Review the material and extract every line in which the word "United" occurs.

== SOURCE MATERIAL ==

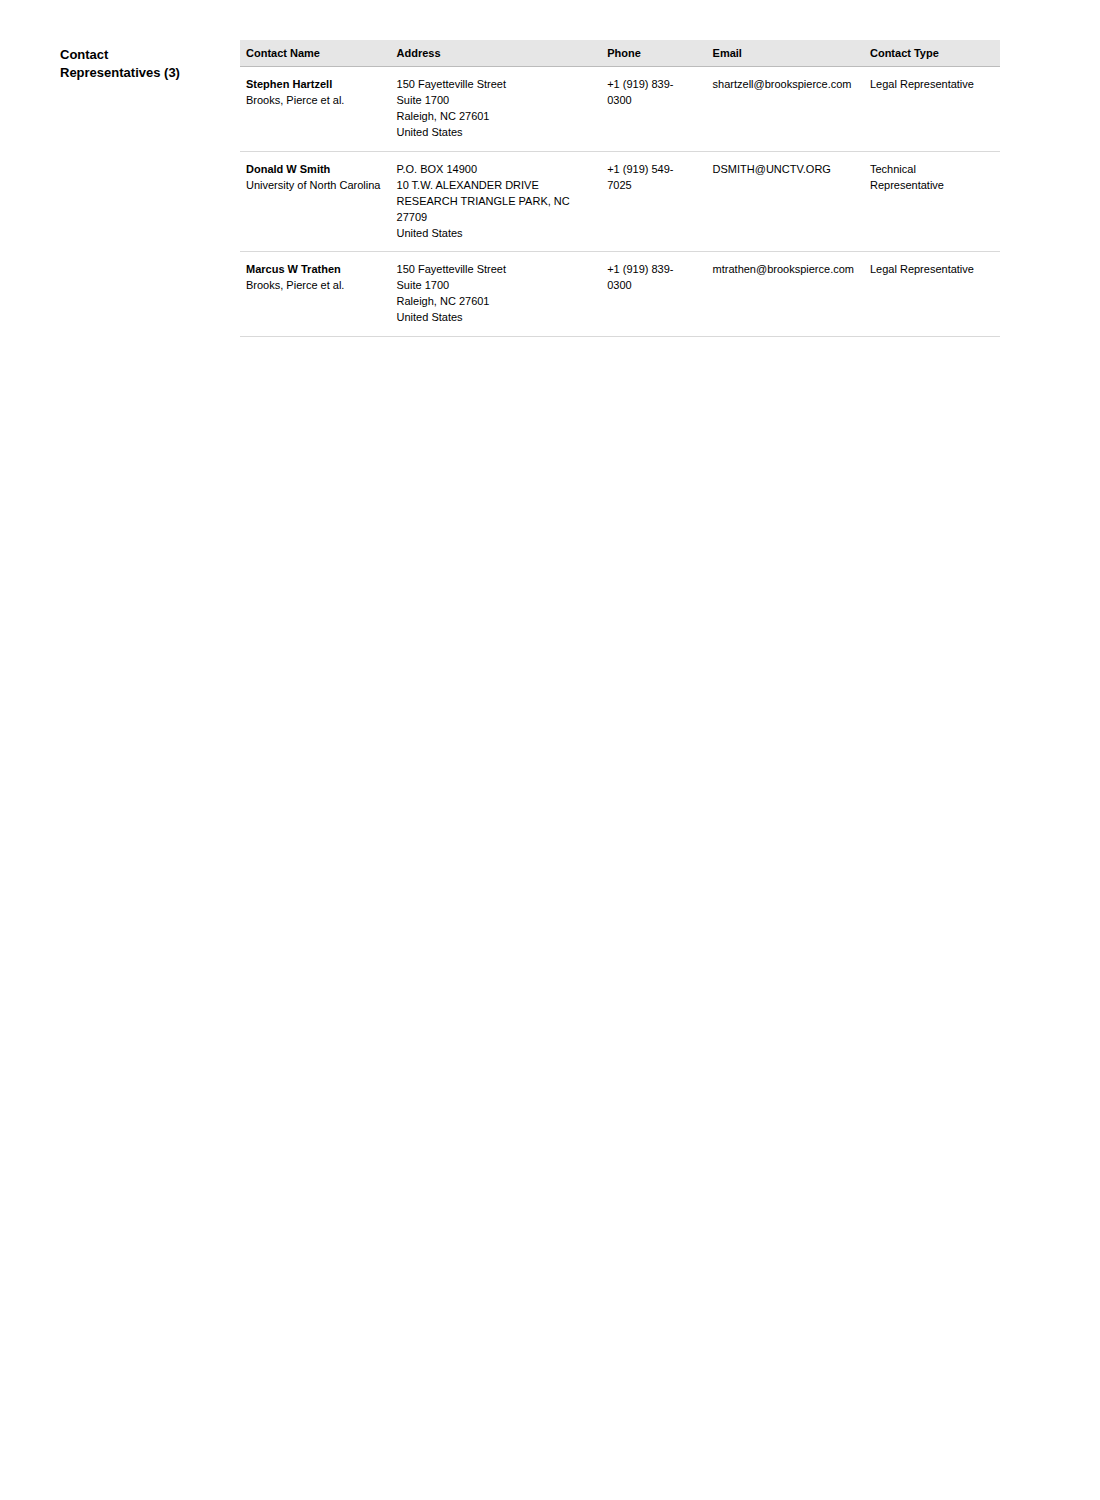Contact Representatives (3)
| Contact Name | Address | Phone | Email | Contact Type |
| --- | --- | --- | --- | --- |
| Stephen Hartzell Brooks, Pierce et al. | 150 Fayetteville Street Suite 1700 Raleigh, NC 27601 United States | +1 (919) 839-0300 | shartzell@brookspierce.com | Legal Representative |
| Donald W Smith University of North Carolina | P.O. BOX 14900 10 T.W. ALEXANDER DRIVE RESEARCH TRIANGLE PARK, NC 27709 United States | +1 (919) 549-7025 | DSMITH@UNCTV.ORG | Technical Representative |
| Marcus W Trathen Brooks, Pierce et al. | 150 Fayetteville Street Suite 1700 Raleigh, NC 27601 United States | +1 (919) 839-0300 | mtrathen@brookspierce.com | Legal Representative |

===

# [ANSWER BELOW]
| Stephen Hartzell Brooks, Pierce et al. | 150 Fayetteville Street Suite 1700 Raleigh, NC 27601 United States | +1 (919) 839-0300 | shartzell@brookspierce.com | Legal Representative |
| Donald W Smith University of North Carolina | P.O. BOX 14900 10 T.W. ALEXANDER DRIVE RESEARCH TRIANGLE PARK, NC 27709 United States | +1 (919) 549-7025 | DSMITH@UNCTV.ORG | Technical Representative |
| Marcus W Trathen Brooks, Pierce et al. | 150 Fayetteville Street Suite 1700 Raleigh, NC 27601 United States | +1 (919) 839-0300 | mtrathen@brookspierce.com | Legal Representative |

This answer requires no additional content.